Edit tracking data

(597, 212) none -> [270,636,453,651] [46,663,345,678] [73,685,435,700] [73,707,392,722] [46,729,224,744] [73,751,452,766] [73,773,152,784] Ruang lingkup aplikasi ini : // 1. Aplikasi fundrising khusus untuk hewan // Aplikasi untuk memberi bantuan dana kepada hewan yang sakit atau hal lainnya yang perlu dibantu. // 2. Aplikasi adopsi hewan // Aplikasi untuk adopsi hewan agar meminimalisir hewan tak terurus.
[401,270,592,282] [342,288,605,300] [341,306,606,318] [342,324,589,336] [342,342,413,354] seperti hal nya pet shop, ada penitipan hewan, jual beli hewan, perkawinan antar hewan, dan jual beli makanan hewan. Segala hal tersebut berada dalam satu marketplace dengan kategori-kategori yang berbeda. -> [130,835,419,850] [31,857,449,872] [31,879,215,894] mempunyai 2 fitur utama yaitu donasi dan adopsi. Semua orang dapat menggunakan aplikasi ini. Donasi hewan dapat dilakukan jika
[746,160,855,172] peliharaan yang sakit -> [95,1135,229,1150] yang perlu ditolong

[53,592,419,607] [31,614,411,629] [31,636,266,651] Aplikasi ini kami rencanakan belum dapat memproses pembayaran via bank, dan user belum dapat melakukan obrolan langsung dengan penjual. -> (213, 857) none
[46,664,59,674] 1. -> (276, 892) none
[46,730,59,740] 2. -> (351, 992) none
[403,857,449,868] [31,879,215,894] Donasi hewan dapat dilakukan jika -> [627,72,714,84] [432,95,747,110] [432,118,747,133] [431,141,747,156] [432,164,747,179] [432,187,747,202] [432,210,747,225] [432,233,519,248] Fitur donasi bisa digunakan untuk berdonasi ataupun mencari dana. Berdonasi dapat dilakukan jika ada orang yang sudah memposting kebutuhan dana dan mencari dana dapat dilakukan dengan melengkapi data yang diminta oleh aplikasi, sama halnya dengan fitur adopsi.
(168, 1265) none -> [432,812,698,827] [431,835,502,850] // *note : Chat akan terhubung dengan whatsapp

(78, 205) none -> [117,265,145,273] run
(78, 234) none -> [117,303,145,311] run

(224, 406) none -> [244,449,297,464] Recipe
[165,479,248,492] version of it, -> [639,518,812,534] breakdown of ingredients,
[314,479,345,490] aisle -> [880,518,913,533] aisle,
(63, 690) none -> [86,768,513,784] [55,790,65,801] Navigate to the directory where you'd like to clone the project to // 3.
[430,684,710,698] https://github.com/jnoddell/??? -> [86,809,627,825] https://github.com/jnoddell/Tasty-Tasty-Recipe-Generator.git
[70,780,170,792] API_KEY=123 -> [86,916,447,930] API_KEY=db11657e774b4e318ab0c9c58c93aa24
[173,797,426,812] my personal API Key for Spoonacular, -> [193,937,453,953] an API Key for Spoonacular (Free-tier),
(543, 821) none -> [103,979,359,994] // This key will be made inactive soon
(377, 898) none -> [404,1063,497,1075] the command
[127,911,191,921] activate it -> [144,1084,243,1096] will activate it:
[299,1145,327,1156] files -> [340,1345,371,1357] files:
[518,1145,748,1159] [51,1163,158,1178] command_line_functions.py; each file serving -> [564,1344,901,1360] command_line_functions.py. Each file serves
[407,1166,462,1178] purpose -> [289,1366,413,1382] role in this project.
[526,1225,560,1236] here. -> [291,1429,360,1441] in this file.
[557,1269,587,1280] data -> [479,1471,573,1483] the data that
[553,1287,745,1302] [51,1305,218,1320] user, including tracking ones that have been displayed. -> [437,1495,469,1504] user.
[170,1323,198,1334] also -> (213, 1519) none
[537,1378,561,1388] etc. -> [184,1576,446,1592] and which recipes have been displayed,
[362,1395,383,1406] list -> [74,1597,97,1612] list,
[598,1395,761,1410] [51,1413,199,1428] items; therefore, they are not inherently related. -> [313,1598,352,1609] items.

- [What needs to be done]
Sift through the entries and copy every line with "will".

- [Result of the task]
(543, 821) none -> [103,979,359,994] // This key will be made inactive soon
[127,911,191,921] activate it -> [144,1084,243,1096] will activate it:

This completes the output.